Instructions to follow =
Report each line in the entries below that contains the word "semua".

Records shown =
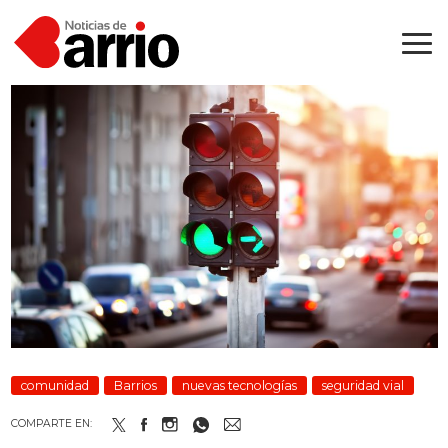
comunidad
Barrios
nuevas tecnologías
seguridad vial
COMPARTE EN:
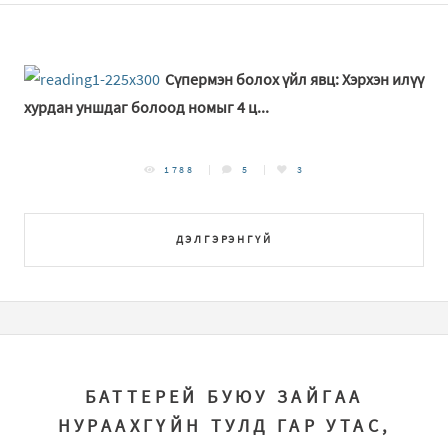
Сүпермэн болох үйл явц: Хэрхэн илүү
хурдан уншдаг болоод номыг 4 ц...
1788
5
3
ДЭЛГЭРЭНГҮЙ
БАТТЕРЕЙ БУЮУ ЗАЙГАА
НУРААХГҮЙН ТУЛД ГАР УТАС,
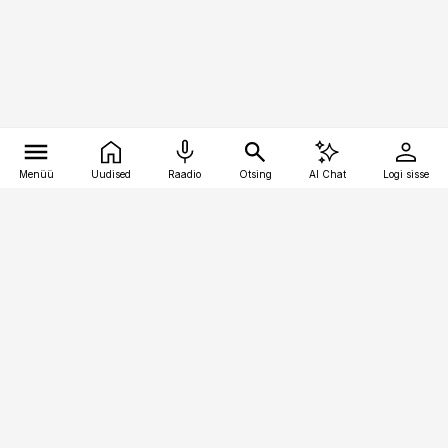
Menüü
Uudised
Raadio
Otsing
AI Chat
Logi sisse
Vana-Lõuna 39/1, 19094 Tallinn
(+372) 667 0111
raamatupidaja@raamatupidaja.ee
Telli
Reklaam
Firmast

--

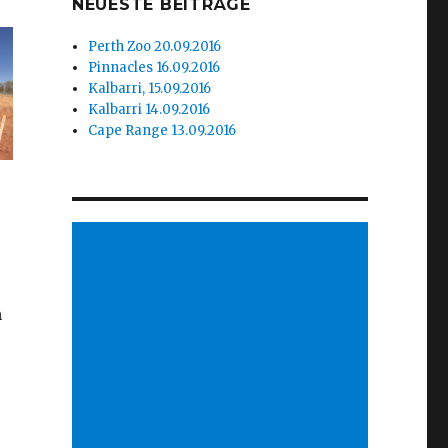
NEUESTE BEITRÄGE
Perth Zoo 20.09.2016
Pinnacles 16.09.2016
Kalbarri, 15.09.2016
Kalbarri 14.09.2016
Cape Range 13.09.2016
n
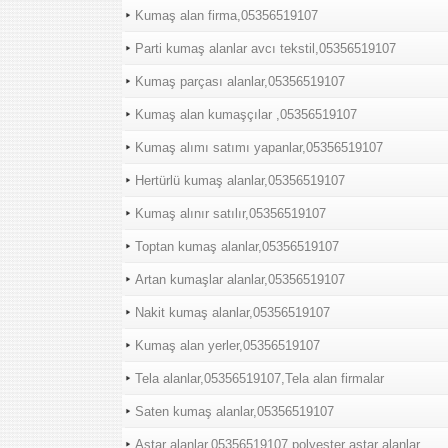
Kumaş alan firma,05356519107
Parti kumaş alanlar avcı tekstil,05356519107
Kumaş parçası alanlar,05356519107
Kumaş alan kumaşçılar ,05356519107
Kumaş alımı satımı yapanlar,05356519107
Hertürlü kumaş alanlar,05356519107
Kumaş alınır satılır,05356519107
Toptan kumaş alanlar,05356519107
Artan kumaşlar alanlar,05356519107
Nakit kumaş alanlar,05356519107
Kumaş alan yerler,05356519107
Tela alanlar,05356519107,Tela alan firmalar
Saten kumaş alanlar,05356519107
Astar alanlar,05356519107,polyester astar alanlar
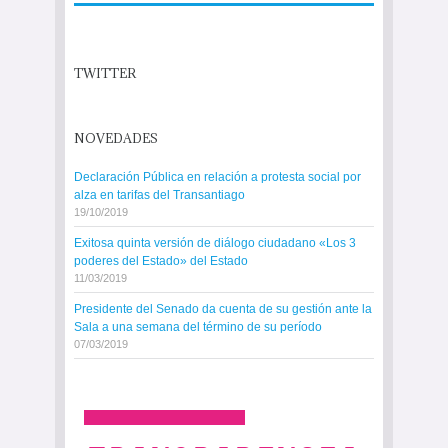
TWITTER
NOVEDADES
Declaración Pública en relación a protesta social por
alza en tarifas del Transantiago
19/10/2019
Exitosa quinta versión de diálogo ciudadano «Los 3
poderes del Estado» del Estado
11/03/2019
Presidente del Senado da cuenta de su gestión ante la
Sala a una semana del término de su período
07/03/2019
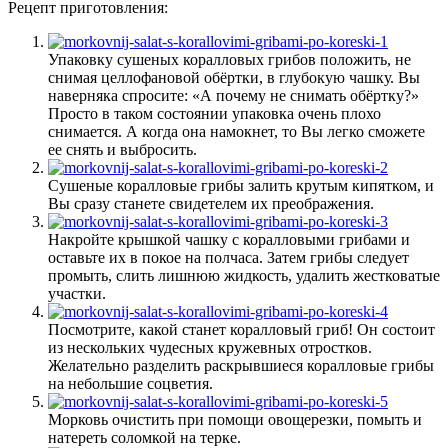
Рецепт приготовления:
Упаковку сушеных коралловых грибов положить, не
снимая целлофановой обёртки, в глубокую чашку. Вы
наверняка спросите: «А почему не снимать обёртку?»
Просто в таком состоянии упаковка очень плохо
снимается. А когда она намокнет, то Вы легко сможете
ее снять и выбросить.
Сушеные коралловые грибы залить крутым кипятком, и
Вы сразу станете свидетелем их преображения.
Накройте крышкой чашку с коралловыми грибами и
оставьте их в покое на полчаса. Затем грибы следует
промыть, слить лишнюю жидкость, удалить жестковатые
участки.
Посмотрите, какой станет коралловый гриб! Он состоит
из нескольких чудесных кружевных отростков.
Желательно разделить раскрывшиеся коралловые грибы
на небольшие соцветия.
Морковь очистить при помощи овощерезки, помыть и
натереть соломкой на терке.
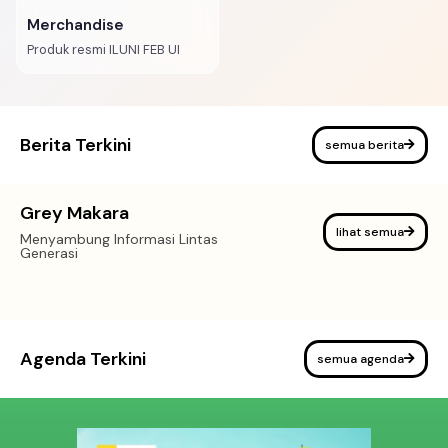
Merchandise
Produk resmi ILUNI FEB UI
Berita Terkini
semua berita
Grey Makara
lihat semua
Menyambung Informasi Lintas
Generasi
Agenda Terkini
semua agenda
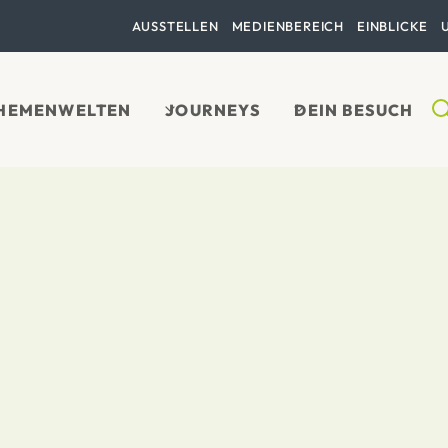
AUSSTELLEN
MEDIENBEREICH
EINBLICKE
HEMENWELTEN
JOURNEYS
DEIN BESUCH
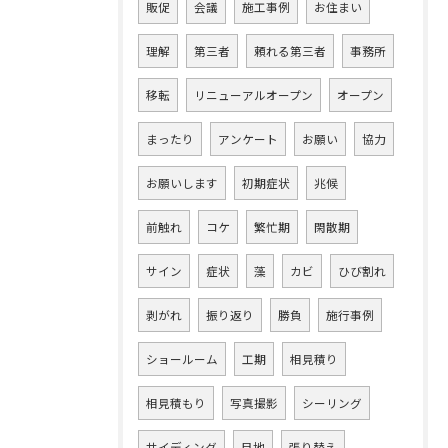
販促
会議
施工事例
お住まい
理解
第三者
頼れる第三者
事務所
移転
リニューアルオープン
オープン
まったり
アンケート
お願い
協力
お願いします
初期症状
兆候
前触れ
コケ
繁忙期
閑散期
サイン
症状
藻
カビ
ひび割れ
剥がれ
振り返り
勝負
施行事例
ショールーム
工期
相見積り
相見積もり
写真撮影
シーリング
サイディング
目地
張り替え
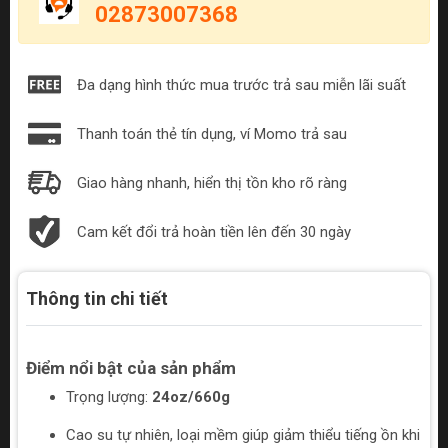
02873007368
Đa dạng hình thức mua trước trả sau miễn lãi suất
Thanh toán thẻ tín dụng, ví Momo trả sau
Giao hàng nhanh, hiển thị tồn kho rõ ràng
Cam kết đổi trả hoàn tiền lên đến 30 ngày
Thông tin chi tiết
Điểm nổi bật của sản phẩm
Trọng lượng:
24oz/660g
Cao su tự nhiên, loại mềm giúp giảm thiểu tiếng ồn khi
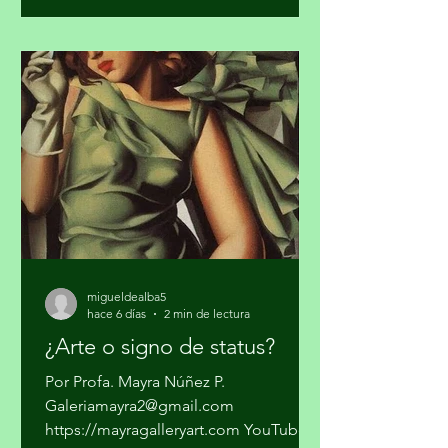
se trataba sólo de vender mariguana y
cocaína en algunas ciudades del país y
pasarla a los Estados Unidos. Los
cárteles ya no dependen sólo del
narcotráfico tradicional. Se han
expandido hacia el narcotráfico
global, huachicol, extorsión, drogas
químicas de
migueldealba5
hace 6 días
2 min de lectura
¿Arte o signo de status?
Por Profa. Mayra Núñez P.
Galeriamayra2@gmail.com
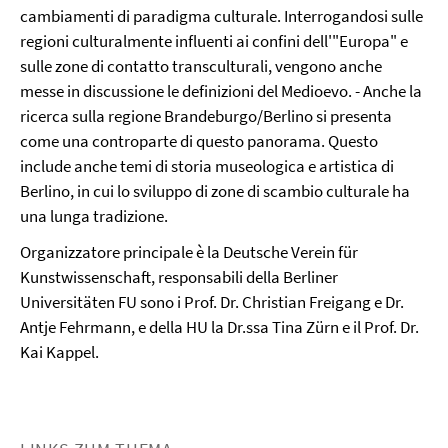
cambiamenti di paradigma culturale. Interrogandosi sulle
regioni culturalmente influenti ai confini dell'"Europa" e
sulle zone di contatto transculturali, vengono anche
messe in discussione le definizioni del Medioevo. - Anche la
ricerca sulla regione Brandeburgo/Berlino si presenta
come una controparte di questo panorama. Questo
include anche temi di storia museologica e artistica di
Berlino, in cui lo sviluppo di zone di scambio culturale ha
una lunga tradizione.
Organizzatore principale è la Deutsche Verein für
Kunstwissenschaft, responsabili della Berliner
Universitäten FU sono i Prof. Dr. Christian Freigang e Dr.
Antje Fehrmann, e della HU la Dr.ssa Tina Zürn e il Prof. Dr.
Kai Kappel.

* * *

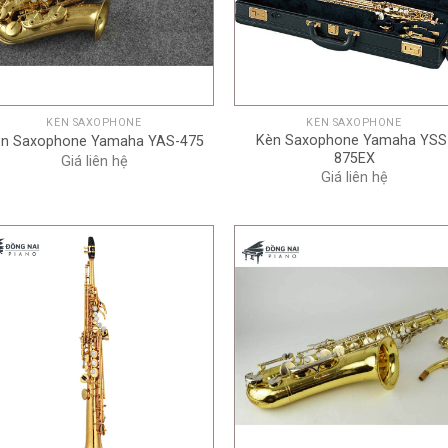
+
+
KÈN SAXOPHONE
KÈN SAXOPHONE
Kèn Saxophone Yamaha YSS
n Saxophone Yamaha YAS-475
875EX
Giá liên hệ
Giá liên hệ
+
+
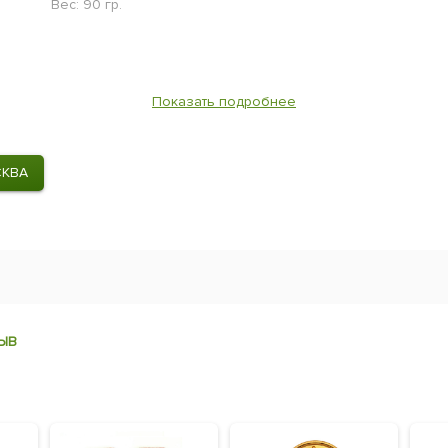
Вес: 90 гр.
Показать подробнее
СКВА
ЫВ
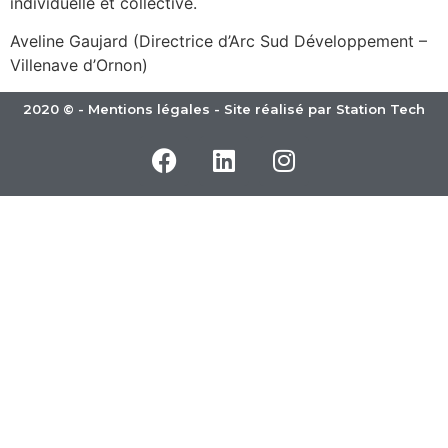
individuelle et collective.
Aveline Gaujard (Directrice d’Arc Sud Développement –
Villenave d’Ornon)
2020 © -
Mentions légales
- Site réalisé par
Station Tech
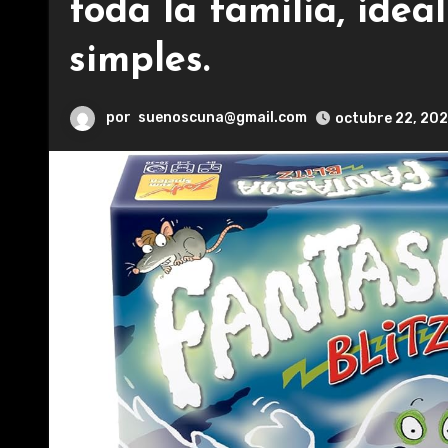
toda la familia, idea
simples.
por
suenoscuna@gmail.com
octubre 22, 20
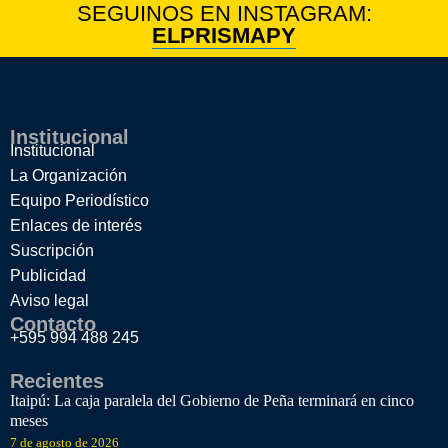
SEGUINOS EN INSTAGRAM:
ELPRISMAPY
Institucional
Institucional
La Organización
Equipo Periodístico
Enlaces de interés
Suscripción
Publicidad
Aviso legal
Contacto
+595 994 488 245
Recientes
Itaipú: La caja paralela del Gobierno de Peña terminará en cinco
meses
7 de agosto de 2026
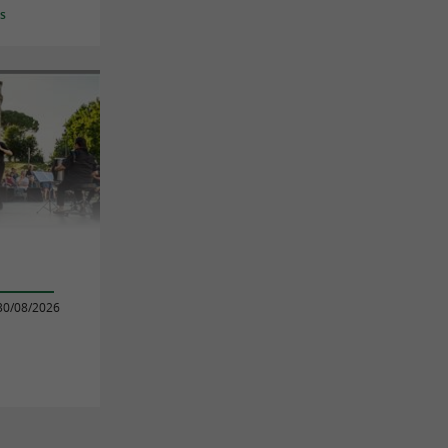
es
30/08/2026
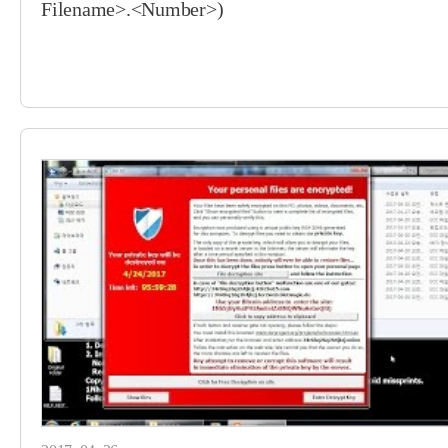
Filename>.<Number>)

Result below =
semua berita
lihat semua
semua agenda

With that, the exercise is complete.